Dead Deer in the Backyard

Dead Deer in the Backyard

I found a deer in the backyard today.  It was dead.

I had gone out to mow the back terrace, a section of the yard that slopes down to the next street, and there was this deer there.  I don't know if it was male or female, or how old it was.

There were lots of flies around its head, especially around its eyes.  I think the flies were trying to get to whatever moisture was still there in the deer's eyes.  I don't kow for sure.

It wasn't that big, but I didn't know how I was going to move it out of there.  For a moment, I thought about just covering it with leaves and letting it rot down there.  It was far enough from the house, and Linda and I didn't go down much to that part of the yard.

But then I thought I couldn't that.  Linda's parents are coming later this week for a visit, and I bet they would want to walk around the backyard.  The terraces there are beautiful.  They are handmade, boarded by stone, and flowers whose names I don't know are everywhere.

So I knew I had to get the deer out of there.  I grabbed its front legs and pulled it.  It wasn't big but even a small deer weighs enough to slow a guy down, and I just turned 69.  I got it up half way to the first of the three terraces, and I knew I couldn't drag it any further.  I was covered with sweat by then, and the flies buzzing around the deer were all around me too.

So I walked to the shed up by the house, and I got the wheelbarrow and brought it down.  It wasn't easy getting the deer in the wheelbarrow.  Dead weight.  You know what that means.

It was slow work but I managed it.  I pushed the thing up the slope, up the terraces with their beautiful flowers.
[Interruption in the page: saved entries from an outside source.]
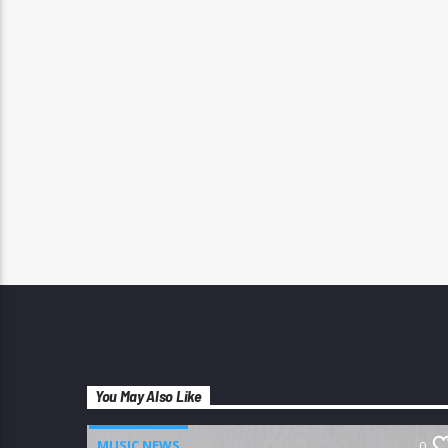
You May Also Like
MUSIC NEWS
0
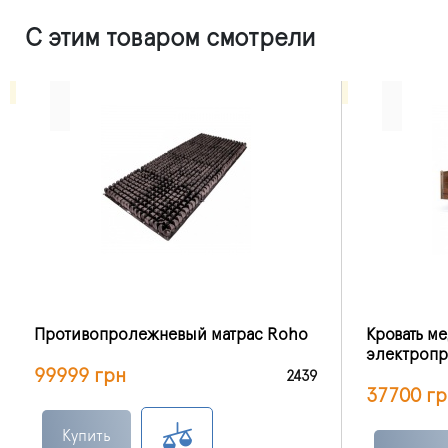
С этим товаром смотрели
Противопролежневый матрас Roho
Кровать м
электропр
99999 грн
2439
37700 гр
Купить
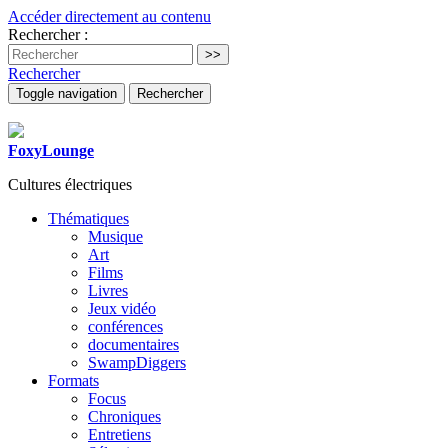
Accéder directement au contenu
Rechercher :
Rechercher
Toggle navigation
Rechercher
FoxyLounge
Cultures électriques
Thématiques
Musique
Art
Films
Livres
Jeux vidéo
conférences
documentaires
SwampDiggers
Formats
Focus
Chroniques
Entretiens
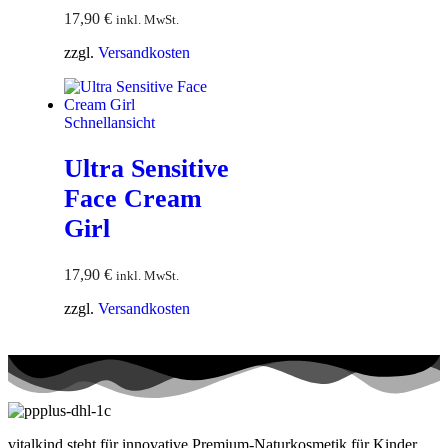
17,90
€
inkl. MwSt.
zzgl.
Versandkosten
Schnellansicht
Ultra Sensitive
Face Cream
Girl
17,90
€
inkl. MwSt.
zzgl.
Versandkosten
vitalkind steht für innovative Premium-Naturkosmetik für Kinder,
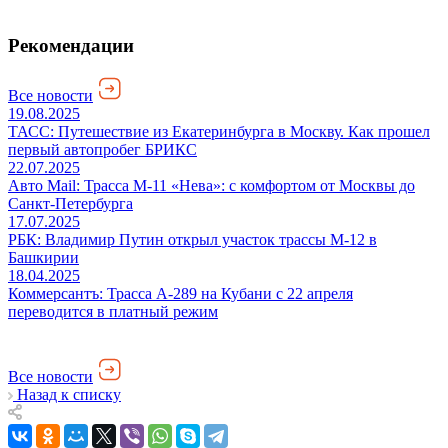
Рекомендации
Все новости
19.08.2025
ТАСС: Путешествие из Екатеринбурга в Москву. Как прошел
первый автопробег БРИКС
22.07.2025
Авто Mail: Трасса М-11 «Нева»: с комфортом от Москвы до
Санкт-Петербурга
17.07.2025
РБК: Владимир Путин открыл участок трассы М-12 в
Башкирии
18.04.2025
Коммерсантъ: Трасса А-289 на Кубани с 22 апреля
переводится в платный режим
Все новости
Назад к списку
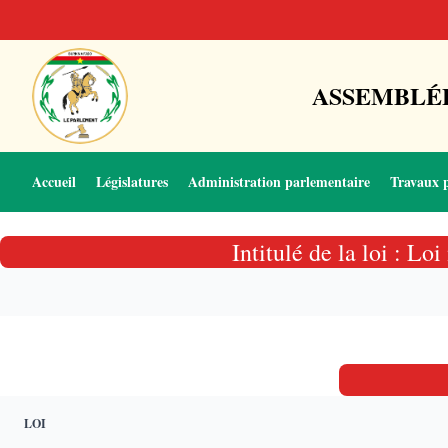
ASSEMBLÉE
Accueil
Législatures
Administration parlementaire
Travaux 
Intitulé de la loi : L
LOI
It wasn't easy, but it wasn't hard either.  The wheelbarrow was sort of balanced.  The deer was small but it filled that wheelbarrow.  The head and most of the neck, the front legs and the back legs -- all of that was outside, balancing the wheelbarrow so even an old man could push the thing and the dead deer in it up a slope to the street.

What did I think about as I pushed the thing up the hill?

Stupid things.

About Prometheus.

About Bill Stafford's poem about finding a dead deer on a road at night.  About how the hell he was able to drag that deer off to the side of the road so nobody would run into it.

About another poem, William Carlos Williams' poem about how so much depends upon a wheelbarrow.

Stupid things.

Why did I think about them?

I thought about them, so I wouldn't have to think about this dead deer in my backyard and how she died and whether her dying would touch any one except me.